Compromised USB devices could potentially copy the exploit to other devices they connect with, and considering how often USB thumb drives are shared, it would be easy to spread BadUSB very quickly.
Mr. Caudill and Mr. Wilson said they decided to release their exploit code because they felt it should be public.
"This was largely inspired by the fact that [SR Labs] didn’t release their material," they said, according to Wired. "If you’re going to prove that there’s a flaw, you need to release the material so people can defend against it."

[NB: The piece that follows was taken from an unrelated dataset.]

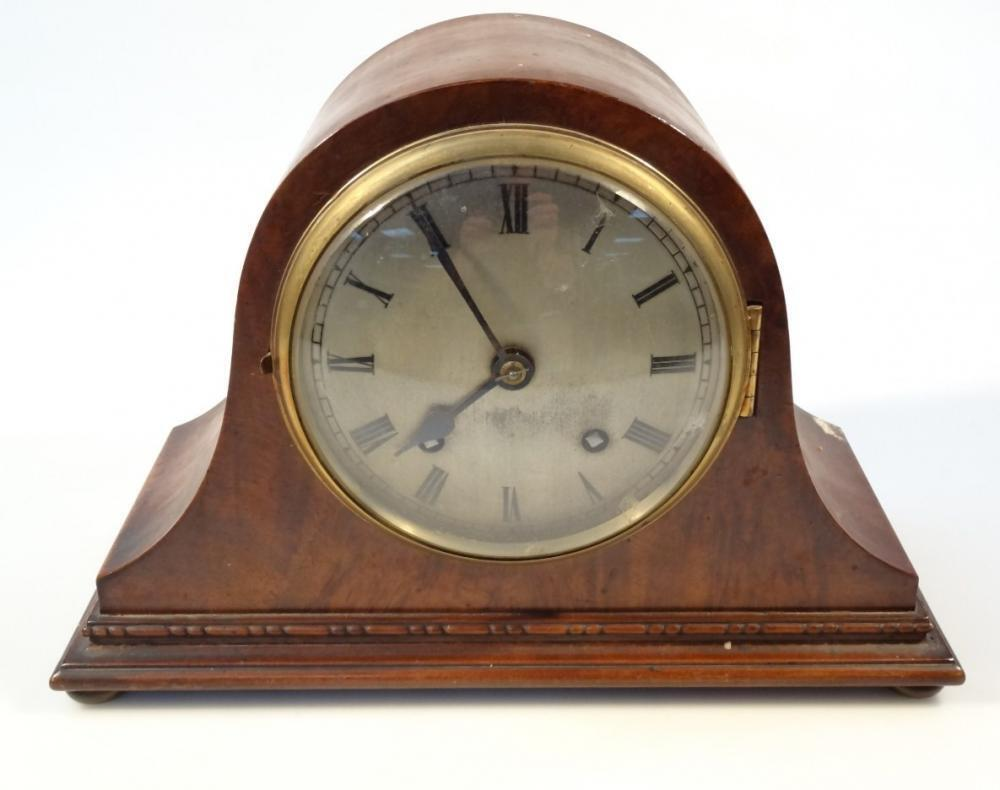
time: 7:55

The problem is that there doesn't seem to be any way to protect against BadUSB, so every device that's available today is a potential target. Since BadUSB targets the basic design of USB, device makers will have to start over and find new ways to build their USB interfaces to protect against the flaw.

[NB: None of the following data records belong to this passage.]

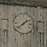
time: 1:38
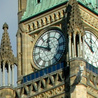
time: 11:49
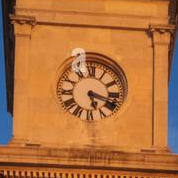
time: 5:18
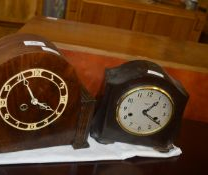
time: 1:20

By releasing the code needed to exploit BadUSB, the two argued, they're pressuring companies to come up with a new USB security system. "You have to prove to the world that it’s practical, that anyone can do it…That puts pressure on the manufactures to fix the real issue," they said.
There aren't any reports of BadUSB exploits in the wild yet, but those will likely come soon. For now, the only protection against BadUSB is to keep all of your USB devices segregated from the rest of the world. Don't share USB drives or memory sticks, don't let anyone connect their USB devices to your computer, and don't borrow anyone's USB-based sync or charging cables.